JAKARTA – Indonesian Audit Watch (IAW) menilai pembuktian perkara korupsi tidak lagi semata-mata soal aliran uang tunai ke rekening tertentu. Hal tersebut tercermin dalam perkara pengadaan Chromebook yang tengah bergulir di pengadilan, dengan nilai kerugian negara yang disebut mencapai Rp 809,59 miliar.
Sekretaris Pendiri IAW, Iskandar Sitorus, mengatakan Jaksa Penuntut Umum (JPU) telah membawa bahasa audit yang selama ini dianggap teknis dan administratif ke dalam kerangka pidana korupsi. Temuan Badan Pemeriksa Keuangan (BPK) seperti spesifikasi mengunci, harga tidak wajar, aset menganggur, dan manfaat yang tidak optimal kini diuji sebagai unsur tindak pidana.
“Ini bukan lagi soal prosedur yang keliru, melainkan dugaan mekanisme kebijakan yang menciptakan keuntungan ekonomi bagi pihak tertentu dan merugikan keuangan negara,” kata Iskandar, Minggu 18 Januari.
Menurut IAW, angka Rp 809,59 miliar tidak diposisikan sebagai uang tunai yang diterima langsung, melainkan sebagai nilai ekonomi yang memperkaya pihak tertentu atau korporasi lain. Dalam perspektif hukum korupsi modern, khususnya Pasal 2 dan Pasal 3 Undang-Undang Tindak Pidana Korupsi, keuntungan ekonomi tidak selalu berbentuk kas.
“Keuntungan itu bisa berupa peningkatan valuasi korporasi, peningkatan nilai saham, keuntungan dari pasar yang diciptakan oleh kebijakan, atau manfaat finansial lain yang lahir dari kewenangan jabatan. Maka angka Rp 809 miliar harus dibaca sebagai akumulasi nilai ekonomi,” ujarnya.
IAW menilai temuan BPK terkait spesifikasi pengadaan Chromebook yang hanya dapat dipenuhi oleh satu ekosistem tertentu, termasuk kewajiban penggunaan Chrome Device Management (CDM), merupakan contoh konkret praktik tersebut. Skema itu dinilai menciptakan vendor lock-in dan biaya berulang yang tidak berhenti pada pembelian perangkat.
“Ketergantungan jangka panjang tercipta melalui lisensi dan pengelolaan sistem.

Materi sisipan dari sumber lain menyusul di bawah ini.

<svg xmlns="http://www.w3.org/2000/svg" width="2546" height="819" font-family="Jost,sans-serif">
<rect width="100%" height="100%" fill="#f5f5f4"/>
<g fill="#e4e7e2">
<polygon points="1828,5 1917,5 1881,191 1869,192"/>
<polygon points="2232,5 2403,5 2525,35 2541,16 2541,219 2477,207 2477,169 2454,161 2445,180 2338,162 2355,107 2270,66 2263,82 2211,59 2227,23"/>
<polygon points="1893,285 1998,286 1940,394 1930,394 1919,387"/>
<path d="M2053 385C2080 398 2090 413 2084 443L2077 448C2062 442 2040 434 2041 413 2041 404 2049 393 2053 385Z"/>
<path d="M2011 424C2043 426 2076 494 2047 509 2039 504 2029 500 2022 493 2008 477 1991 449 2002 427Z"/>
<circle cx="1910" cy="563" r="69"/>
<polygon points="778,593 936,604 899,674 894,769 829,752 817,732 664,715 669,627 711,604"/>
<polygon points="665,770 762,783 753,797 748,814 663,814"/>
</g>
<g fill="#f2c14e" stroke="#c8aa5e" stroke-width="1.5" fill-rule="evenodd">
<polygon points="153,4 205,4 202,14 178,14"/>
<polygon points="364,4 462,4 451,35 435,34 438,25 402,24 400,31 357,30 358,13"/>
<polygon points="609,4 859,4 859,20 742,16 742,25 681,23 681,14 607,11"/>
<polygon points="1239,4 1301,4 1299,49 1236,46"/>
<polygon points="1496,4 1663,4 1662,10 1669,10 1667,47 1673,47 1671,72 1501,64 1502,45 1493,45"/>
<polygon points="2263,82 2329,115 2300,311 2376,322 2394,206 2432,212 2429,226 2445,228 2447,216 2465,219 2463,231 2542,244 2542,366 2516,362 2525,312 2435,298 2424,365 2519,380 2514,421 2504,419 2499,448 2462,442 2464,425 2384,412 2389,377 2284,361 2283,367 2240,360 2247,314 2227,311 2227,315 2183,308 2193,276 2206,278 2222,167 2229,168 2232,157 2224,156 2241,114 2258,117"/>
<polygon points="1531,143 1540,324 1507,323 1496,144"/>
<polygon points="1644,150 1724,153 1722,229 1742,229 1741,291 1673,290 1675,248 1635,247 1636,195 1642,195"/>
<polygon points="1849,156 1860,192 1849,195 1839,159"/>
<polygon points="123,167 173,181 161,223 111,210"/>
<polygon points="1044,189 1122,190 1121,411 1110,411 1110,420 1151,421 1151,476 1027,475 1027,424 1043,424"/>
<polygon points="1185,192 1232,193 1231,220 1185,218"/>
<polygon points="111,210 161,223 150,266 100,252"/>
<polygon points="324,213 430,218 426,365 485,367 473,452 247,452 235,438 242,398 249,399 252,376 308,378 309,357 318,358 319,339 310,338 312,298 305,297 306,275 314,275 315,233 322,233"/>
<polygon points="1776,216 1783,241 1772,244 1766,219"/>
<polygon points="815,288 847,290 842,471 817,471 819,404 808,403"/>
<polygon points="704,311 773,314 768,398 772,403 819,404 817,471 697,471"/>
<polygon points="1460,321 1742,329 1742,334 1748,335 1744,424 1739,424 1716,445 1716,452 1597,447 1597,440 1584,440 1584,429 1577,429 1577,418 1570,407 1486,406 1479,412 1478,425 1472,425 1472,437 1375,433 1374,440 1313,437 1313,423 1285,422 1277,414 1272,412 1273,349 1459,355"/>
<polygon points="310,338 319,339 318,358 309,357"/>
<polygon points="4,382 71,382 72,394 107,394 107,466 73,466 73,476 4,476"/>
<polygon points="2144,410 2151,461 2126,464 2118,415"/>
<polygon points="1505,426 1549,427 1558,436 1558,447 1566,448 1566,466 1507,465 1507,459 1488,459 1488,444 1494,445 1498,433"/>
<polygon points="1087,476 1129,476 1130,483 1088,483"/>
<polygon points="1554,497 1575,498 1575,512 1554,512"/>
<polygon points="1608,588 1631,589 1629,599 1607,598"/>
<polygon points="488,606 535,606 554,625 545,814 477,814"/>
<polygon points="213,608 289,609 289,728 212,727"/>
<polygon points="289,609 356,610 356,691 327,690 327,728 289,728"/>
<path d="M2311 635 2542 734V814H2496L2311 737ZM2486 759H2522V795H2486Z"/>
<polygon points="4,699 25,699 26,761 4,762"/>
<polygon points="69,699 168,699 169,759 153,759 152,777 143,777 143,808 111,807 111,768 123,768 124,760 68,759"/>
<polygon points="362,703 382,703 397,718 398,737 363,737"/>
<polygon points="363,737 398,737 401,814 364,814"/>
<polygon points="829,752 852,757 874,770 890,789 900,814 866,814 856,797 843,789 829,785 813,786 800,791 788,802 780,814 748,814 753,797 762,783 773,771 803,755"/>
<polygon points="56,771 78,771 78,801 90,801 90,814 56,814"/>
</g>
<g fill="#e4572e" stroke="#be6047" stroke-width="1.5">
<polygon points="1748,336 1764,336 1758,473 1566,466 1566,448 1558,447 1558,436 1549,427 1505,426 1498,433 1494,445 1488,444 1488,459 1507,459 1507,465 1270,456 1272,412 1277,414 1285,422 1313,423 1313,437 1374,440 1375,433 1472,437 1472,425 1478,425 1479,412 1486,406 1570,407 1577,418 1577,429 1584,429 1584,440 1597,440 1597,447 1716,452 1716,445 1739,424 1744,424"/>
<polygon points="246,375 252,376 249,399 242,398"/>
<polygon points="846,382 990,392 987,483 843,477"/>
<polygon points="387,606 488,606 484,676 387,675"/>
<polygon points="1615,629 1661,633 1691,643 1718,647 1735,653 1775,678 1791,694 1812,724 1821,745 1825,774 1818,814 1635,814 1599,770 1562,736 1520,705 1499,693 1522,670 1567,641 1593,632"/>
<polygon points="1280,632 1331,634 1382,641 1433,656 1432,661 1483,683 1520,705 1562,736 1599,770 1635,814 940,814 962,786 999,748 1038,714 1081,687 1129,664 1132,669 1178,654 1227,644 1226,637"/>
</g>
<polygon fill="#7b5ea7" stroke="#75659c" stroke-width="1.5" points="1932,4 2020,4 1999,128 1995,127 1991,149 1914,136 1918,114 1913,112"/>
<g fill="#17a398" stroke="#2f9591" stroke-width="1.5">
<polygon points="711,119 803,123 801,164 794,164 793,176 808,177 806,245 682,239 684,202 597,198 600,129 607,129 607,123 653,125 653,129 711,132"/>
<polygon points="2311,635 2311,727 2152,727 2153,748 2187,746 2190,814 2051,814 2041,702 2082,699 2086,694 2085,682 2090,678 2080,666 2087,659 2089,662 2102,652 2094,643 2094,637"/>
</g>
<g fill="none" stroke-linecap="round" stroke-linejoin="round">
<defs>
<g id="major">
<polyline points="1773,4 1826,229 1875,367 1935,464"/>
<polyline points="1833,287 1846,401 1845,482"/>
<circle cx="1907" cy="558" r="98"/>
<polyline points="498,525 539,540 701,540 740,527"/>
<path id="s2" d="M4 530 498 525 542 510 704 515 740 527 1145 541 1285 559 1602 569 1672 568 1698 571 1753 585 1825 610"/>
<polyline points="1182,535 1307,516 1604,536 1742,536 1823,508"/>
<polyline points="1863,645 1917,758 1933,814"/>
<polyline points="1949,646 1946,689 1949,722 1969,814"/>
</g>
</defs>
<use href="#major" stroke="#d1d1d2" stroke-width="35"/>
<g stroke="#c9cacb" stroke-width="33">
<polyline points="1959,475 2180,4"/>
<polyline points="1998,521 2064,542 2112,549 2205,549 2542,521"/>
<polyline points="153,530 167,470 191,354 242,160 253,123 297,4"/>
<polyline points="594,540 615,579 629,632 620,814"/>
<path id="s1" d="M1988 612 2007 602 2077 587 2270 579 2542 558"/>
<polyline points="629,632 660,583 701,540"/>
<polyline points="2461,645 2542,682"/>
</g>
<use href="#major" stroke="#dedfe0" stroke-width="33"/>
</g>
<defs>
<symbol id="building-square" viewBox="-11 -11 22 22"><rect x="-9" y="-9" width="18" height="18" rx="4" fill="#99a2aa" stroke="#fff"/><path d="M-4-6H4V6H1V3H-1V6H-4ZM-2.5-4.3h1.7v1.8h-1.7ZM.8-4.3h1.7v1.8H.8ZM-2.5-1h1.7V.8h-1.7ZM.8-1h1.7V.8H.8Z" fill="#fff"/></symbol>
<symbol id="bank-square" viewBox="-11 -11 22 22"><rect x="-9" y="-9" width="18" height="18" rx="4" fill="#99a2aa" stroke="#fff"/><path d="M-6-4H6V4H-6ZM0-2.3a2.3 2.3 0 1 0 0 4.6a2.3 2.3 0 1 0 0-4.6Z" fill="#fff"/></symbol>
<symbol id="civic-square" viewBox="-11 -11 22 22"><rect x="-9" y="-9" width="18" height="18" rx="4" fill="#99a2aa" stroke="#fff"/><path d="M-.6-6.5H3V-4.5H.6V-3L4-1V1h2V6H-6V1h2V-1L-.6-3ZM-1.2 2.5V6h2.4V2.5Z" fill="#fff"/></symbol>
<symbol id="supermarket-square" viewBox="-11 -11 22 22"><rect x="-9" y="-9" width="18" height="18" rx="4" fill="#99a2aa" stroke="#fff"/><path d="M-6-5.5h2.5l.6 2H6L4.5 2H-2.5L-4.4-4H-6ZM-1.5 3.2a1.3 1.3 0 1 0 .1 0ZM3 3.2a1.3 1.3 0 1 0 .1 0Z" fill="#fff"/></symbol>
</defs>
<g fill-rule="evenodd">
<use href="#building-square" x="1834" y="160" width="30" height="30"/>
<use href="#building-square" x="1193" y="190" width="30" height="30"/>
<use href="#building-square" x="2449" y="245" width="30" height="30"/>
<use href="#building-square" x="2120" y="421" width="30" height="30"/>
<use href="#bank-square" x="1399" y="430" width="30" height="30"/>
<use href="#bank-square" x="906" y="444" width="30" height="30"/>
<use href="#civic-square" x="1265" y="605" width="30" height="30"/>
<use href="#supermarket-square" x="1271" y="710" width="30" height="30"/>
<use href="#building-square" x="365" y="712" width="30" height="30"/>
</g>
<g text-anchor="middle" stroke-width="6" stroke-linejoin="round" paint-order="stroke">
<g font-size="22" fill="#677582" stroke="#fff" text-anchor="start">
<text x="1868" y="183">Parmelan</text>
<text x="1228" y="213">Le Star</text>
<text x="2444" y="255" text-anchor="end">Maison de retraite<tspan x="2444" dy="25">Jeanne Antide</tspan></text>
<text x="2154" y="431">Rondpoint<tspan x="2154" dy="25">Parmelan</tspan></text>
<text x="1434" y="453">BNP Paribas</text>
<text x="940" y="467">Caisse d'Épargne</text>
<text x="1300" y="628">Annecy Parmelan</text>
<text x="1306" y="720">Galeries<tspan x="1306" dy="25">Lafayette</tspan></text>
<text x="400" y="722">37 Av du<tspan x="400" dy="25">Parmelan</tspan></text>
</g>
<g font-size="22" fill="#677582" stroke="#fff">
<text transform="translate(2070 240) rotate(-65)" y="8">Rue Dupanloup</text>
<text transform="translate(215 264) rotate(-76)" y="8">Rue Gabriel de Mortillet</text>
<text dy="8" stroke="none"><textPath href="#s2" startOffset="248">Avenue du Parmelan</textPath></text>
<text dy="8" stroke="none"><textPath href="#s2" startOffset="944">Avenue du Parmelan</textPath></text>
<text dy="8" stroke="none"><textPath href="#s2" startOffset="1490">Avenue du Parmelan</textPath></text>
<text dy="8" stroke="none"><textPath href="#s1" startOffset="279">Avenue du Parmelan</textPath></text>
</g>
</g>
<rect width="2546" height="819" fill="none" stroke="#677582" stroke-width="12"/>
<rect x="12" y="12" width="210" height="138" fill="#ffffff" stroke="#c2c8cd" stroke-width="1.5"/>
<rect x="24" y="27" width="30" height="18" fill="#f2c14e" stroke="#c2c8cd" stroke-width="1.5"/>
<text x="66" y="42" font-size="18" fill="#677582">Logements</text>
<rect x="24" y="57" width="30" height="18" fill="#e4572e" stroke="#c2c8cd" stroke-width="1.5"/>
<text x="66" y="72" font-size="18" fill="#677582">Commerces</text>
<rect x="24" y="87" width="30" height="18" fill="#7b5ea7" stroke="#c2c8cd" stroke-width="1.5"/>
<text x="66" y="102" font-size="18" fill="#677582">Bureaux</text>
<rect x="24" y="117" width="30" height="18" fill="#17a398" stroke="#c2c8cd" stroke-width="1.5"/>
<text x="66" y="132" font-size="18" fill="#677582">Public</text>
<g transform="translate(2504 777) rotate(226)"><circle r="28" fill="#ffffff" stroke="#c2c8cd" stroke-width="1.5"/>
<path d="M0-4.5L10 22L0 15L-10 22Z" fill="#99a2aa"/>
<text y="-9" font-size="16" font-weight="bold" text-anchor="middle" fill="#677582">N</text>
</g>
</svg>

Ini bukan sekadar belanja barang, tetapi pembentukan pasar yang eksklusif,” tegas Iskandar.
IAW juga menyoroti temuan ratusan ribu unit Chromebook yang tidak dimanfaatkan secara optimal. Dari sisi pelayanan publik, kondisi itu menunjukkan kegagalan manfaat. Namun dari sudut pandang ekonomi pasar, nilai bagi penyedia telah terealisasi karena perangkat terjual dan lisensi tetap berjalan.
Iskandar mengapresiasi langkah JPU yang tidak menjadikan peningkatan modal atau valuasi sebagai perbuatan pidana berdiri sendiri, melainkan menelusuri sumber dan sebab munculnya keuntungan ekonomi tersebut.
“Bagaimana mungkin negara mengalami kerugian besar akibat pengadaan yang tidak efektif, sementara di sisi lain ada pihak yang menikmati peningkatan nilai ekonomi ratusan miliar rupiah,” katanya.
BACA JUGA:
Menurut IAW, transaksi korporasi hanya menjadi indikator ekonomi, bukan satu-satunya alat bukti pidana. Dalam hukum korporasi, penyertaan modal atau peningkatan valuasi adalah sah sepanjang dilakukan secara wajar, berbasis kinerja bisnis yang sehat, dan tidak bersumber dari distorsi kebijakan publik.
“Jika nilai ekonomi itu muncul bersamaan dengan kebijakan negara yang bermasalah, berasal dari pasar yang diciptakan secara eksklusif, dan berbanding terbalik dengan manfaat publik, maka transaksi tersebut berubah makna. Ia menjadi jejak ekonomi dari kebijakan yang merugikan negara,” ujar Iskandar.
IAW menilai, apabila dakwaan dalam perkara Chromebook dapat dibuktikan di pengadilan, maka akan lahir preseden penting dalam penegakan hukum. Korupsi tidak lagi dipahami semata sebagai penerimaan uang tunai, melainkan juga sebagai nilai ekonomi yang lahir dari kebijakan publik yang diselewengkan.